I am so happy to be able to finally say that I am pregnant. It’s been a long and painful journey to get to this point with 2 miscarriages and an operation. There have been lots of tears and some seriously dark days. I felt like giving up and as though I mentally couldn’t take the pain of another pregnancy failing.
I was exhausted by the constant anxiety and stress that each cycle would cause me, the build up to my period and the devastation seeing it arrive every month would bring. I hated myself, my body. Why wasn’t it working properly?
Knowing how desperately Blythe wanted to be a big sister made me feel even worse not only was I unable to create another life but I was also unable to give my little girl the one thing she really wanted a friend, a sibling. I felt like a failure as a wife, as a mother, as a woman.
I had really started to believe it may not happen for us and then not long after my operation I had a feeling I could be pregnant but I didn’t want to let myself believe it. I was desperate to do a pregnancy test but also terrified of the disappointment I thought would most likely follow.
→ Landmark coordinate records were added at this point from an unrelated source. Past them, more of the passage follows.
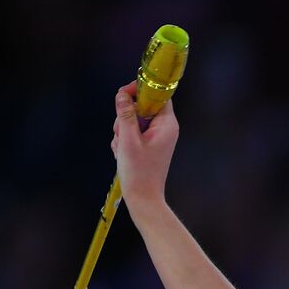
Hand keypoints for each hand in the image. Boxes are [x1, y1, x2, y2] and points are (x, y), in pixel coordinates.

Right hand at [110, 80, 178, 210]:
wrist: (143, 198)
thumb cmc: (139, 172)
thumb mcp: (128, 139)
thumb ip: (125, 114)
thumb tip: (122, 94)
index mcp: (167, 125)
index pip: (158, 95)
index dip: (141, 90)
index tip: (124, 93)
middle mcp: (164, 129)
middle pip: (141, 106)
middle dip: (125, 117)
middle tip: (122, 133)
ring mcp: (156, 137)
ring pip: (132, 120)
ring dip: (122, 131)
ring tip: (123, 148)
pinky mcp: (147, 144)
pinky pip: (131, 133)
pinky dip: (123, 140)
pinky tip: (123, 154)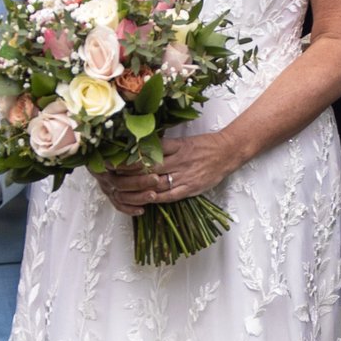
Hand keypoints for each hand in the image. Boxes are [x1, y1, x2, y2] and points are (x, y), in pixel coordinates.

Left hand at [99, 130, 240, 217]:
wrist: (227, 152)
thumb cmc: (204, 145)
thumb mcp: (182, 141)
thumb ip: (164, 146)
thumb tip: (141, 147)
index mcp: (175, 147)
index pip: (148, 152)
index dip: (130, 157)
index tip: (115, 159)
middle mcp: (178, 160)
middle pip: (148, 168)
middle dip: (129, 173)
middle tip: (113, 176)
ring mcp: (184, 176)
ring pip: (156, 183)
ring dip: (138, 187)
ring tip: (123, 190)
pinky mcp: (190, 188)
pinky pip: (170, 195)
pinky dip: (156, 199)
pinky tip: (144, 200)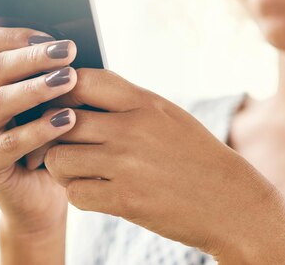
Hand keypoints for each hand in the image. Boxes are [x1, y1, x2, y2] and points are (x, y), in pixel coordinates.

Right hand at [0, 27, 78, 235]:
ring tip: (69, 80)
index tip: (54, 36)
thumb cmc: (51, 141)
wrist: (41, 197)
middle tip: (69, 51)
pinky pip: (9, 143)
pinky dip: (40, 129)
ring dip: (36, 88)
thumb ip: (52, 77)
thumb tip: (71, 46)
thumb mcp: (51, 104)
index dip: (16, 35)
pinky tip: (67, 120)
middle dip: (34, 57)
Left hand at [42, 69, 284, 262]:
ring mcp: (126, 165)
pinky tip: (95, 191)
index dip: (61, 89)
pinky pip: (74, 193)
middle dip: (53, 132)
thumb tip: (80, 88)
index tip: (59, 102)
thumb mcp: (167, 115)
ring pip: (59, 158)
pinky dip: (79, 194)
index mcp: (144, 102)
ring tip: (77, 169)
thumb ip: (126, 102)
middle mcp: (131, 129)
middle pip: (60, 119)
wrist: (232, 204)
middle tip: (59, 142)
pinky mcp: (124, 201)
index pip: (82, 79)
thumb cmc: (196, 155)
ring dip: (61, 166)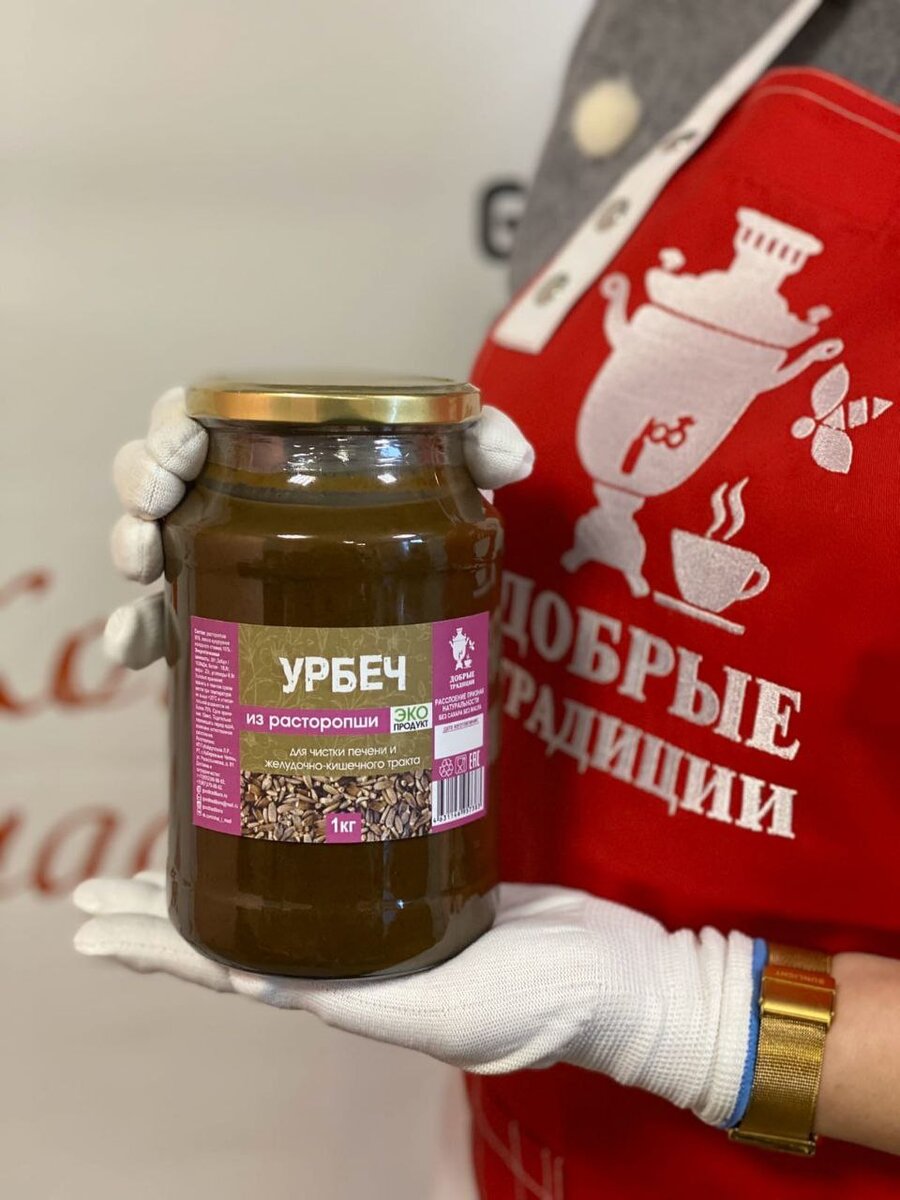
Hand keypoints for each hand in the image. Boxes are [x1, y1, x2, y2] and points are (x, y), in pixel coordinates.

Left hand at [74, 873, 753, 1124]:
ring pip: (279, 889)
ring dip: (218, 869)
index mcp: (347, 993)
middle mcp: (351, 954)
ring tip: (167, 846)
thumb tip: (259, 985)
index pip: (225, 967)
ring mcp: (383, 916)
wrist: (620, 975)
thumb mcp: (451, 1010)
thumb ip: (366, 999)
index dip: (154, 945)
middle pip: (234, 930)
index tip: (92, 920)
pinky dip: (299, 832)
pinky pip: (342, 854)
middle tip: (95, 884)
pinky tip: (283, 805)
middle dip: (160, 910)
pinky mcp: (422, 877)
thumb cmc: (544, 1004)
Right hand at [104, 387, 534, 668]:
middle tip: (157, 508)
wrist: (415, 592)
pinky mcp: (217, 624)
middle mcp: (226, 502)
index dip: (172, 424)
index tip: (185, 446)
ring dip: (130, 551)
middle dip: (140, 486)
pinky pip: (160, 624)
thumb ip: (480, 444)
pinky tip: (139, 649)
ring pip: (146, 544)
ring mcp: (215, 565)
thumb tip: (514, 459)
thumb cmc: (418, 510)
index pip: (195, 416)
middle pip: (153, 476)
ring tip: (142, 570)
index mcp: (265, 448)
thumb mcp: (453, 469)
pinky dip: (138, 633)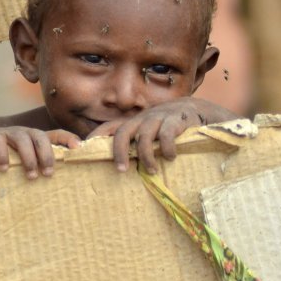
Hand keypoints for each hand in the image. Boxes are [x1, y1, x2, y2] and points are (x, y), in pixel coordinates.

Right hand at [0, 127, 80, 178]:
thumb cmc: (5, 154)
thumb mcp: (23, 157)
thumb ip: (38, 163)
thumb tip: (57, 181)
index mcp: (35, 138)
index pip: (56, 134)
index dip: (68, 139)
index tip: (79, 149)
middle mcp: (24, 133)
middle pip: (40, 136)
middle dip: (47, 155)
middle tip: (49, 174)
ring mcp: (8, 133)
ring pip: (22, 139)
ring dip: (29, 158)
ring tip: (31, 176)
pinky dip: (3, 155)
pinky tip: (4, 169)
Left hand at [87, 98, 239, 173]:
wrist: (198, 109)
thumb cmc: (170, 127)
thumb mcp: (150, 133)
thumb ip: (136, 144)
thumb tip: (119, 166)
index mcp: (134, 122)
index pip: (109, 127)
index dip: (95, 137)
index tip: (82, 150)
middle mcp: (143, 118)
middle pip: (122, 132)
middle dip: (118, 152)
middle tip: (121, 170)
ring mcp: (159, 117)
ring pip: (144, 136)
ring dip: (146, 156)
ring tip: (151, 170)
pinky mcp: (177, 119)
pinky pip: (167, 134)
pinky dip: (166, 148)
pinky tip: (170, 158)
I finally built up the courage to do a test and after a painfully long 3 minutes I saw the positive result I had been so desperate for.
I burst into tears. I felt so overwhelmed with Joy but also fear. The most horrible sense of deja vu. A Positive test just didn’t really mean your ‘having a baby’ to me anymore. For me it indicated the start of a devastating rollercoaster of emotions ultimately ending in misery. I tried my best to be positive but my past experiences were nagging away at me.
The next few weeks passed by and I was pleased to feel lots of symptoms but still anxious. I booked an early scan which I had done with the previous 2 pregnancies. I went alone because Joe was away. I was terrified but there on the scan was a heartbeat. Everything looked perfect. I was over the moon but still couldn’t quite believe it was true.
A few weeks later I booked another scan this time for when Joe was home so that he could come. Again everything looked great, a strong heart beat and measuring accurately for my dates. As the weeks passed my symptoms increased. Morning sickness and utter exhaustion, as awful as they are were just what I wanted to feel. They gave me reassurance. My 12 week scan came around, which again I had to attend alone due to Joe being away. I felt so anxious sitting where I had sat only a few months ago in tears and just down the corridor from the ward I had been on for my operation.
Everything was fine, the baby was moving around like crazy, a strong heartbeat and measuring accurately. I can’t even put into words how happy I felt. I wanted to shout it from the rooftops.
I hope that everything will continue well with this pregnancy and I’m so looking forward to being able to relax a little bit and enjoy being pregnant. I can’t wait to have a bump again and feel this baby kick for the first time.
Blythe is so happy to be a big sister I can’t wait to share this journey with her I know she will be amazing she was born to be a big sister.
I will do my best to document the good and the bad of my pregnancy, birth and after but I just wanted to thank you all the support and kindness you have shown me during this journey so far. I know so many of you have had similar experiences or are still struggling to conceive and I wish you all the best.